═══ Dataset entries

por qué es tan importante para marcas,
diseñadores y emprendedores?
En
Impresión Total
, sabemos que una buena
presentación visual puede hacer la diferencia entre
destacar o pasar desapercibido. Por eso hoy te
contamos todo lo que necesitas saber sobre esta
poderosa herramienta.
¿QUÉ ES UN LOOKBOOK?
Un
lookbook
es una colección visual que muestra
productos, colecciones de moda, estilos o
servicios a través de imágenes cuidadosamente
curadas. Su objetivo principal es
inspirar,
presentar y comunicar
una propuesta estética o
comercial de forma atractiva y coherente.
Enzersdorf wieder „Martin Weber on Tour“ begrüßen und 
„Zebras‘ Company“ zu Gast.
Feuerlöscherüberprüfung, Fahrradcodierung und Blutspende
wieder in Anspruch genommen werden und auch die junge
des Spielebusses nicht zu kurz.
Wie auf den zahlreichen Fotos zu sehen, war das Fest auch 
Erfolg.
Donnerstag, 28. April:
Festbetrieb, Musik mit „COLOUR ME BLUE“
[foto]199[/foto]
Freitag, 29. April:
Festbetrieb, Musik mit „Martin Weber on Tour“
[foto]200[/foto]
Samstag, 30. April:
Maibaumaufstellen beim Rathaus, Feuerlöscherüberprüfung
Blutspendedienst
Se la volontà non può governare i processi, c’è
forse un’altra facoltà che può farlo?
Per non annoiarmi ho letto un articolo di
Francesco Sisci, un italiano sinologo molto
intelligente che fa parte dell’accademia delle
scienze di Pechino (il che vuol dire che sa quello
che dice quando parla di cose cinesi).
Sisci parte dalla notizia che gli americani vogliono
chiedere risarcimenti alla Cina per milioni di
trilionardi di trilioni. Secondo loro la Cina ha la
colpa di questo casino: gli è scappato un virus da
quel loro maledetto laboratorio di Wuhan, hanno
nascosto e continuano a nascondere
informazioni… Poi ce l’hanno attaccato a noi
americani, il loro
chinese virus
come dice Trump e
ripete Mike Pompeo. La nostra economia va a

══════
═══ Dataset entries

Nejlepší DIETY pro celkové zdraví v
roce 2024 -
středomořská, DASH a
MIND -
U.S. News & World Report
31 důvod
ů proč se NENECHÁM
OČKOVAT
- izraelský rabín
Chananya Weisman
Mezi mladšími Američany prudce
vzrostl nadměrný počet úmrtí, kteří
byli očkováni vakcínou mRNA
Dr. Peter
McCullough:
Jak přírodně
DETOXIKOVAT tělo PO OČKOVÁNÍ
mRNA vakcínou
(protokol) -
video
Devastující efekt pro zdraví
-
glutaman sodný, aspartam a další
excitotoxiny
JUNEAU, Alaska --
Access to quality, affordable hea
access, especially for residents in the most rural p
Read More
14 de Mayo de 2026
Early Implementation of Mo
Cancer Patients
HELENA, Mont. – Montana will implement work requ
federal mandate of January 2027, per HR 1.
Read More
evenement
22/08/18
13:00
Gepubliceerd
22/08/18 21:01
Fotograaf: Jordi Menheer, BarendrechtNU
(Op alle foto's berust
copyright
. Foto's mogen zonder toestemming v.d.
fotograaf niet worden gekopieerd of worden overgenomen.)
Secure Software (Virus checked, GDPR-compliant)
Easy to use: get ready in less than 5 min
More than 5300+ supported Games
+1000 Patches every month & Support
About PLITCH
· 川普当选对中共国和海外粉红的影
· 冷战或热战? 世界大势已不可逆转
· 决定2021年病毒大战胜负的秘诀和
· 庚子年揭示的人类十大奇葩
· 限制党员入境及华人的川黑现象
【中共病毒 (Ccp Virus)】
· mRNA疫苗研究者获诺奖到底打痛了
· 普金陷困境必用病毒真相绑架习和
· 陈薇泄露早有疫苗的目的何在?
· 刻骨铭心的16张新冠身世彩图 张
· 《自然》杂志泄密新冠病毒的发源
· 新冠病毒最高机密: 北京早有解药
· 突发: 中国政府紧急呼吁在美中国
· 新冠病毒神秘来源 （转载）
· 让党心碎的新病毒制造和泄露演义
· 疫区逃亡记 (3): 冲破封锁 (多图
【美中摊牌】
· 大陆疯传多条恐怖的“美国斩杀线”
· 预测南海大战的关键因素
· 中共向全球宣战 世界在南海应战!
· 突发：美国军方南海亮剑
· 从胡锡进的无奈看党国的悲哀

══════
═══ Dataset entries

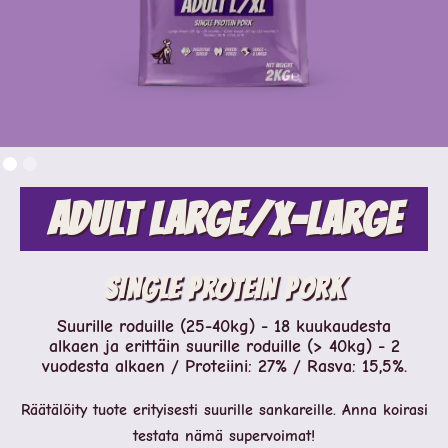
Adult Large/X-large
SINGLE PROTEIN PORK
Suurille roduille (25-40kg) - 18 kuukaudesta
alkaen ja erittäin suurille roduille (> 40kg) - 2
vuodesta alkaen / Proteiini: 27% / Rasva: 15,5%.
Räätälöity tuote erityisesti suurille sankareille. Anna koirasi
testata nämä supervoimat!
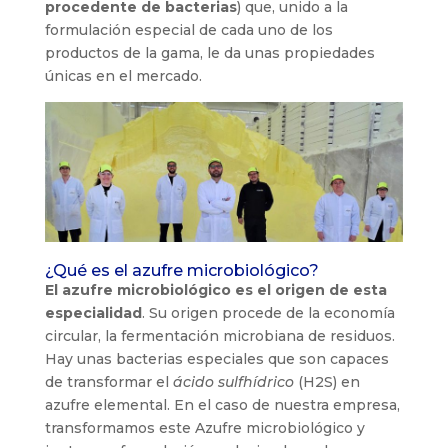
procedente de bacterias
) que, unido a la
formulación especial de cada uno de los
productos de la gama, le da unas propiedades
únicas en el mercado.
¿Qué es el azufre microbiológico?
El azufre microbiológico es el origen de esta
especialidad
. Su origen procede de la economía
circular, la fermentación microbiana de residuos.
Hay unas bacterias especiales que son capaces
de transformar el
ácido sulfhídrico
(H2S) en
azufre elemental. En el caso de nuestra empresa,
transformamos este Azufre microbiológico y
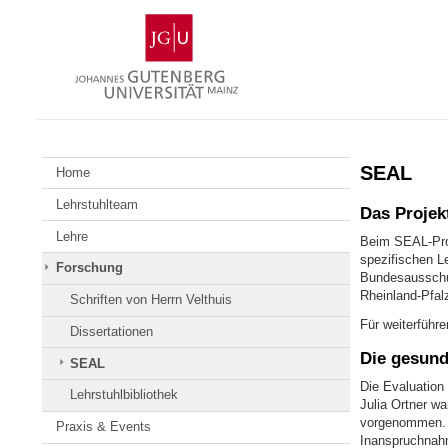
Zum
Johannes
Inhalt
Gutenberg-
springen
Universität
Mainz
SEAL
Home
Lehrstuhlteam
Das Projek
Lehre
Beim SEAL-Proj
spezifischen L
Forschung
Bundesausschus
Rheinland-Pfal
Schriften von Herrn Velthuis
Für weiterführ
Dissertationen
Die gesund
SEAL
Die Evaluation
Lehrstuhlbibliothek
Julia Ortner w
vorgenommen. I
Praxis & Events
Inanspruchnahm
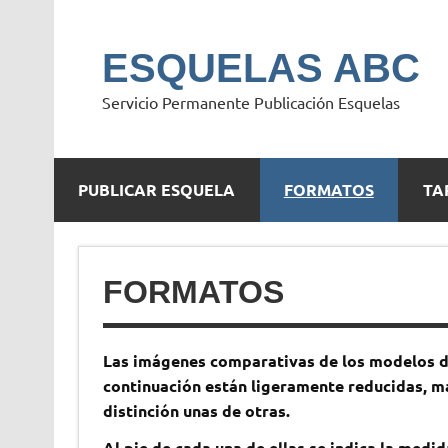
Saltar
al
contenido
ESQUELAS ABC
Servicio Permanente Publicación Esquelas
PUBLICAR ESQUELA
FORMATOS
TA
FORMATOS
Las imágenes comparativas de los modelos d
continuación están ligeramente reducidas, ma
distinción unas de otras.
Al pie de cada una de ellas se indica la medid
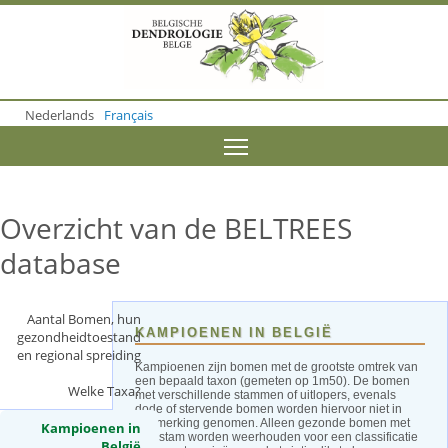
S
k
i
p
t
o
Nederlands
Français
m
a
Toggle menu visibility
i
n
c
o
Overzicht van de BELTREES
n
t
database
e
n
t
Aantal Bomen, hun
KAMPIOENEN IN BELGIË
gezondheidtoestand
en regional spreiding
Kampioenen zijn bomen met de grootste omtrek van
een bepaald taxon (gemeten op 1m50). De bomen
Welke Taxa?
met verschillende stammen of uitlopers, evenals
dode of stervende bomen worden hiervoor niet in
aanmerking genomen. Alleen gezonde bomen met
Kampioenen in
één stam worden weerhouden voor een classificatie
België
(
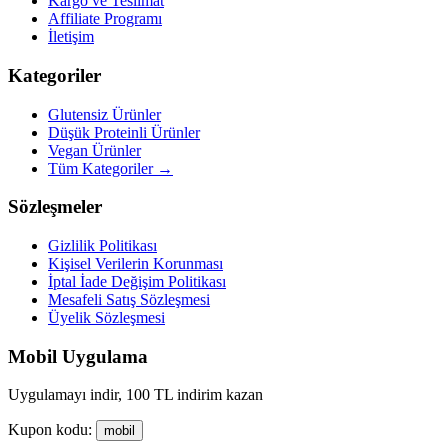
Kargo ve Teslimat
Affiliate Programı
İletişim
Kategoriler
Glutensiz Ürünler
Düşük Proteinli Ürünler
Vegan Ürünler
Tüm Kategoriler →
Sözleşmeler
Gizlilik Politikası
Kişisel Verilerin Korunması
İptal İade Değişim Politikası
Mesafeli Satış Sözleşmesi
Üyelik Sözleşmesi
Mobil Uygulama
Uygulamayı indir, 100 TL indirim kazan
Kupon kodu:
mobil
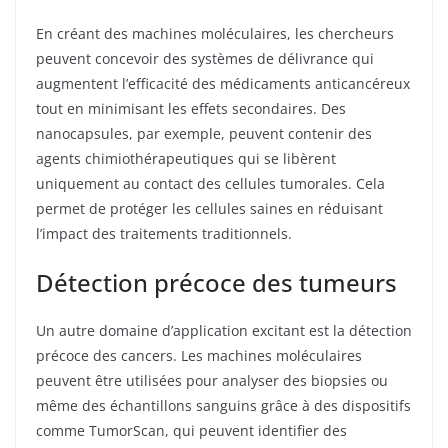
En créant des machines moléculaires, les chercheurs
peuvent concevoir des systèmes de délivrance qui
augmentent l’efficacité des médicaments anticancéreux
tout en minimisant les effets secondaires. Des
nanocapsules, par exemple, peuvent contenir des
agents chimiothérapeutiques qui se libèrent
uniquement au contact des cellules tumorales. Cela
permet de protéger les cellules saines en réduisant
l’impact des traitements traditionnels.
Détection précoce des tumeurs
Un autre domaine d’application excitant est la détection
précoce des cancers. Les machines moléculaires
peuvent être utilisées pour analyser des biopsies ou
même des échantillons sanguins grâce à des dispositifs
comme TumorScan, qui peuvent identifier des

══════

# Task brief:
In how many lines of the data does the word "microbiológico" appear? Respond with the number and nothing more.

# Solved problem:
3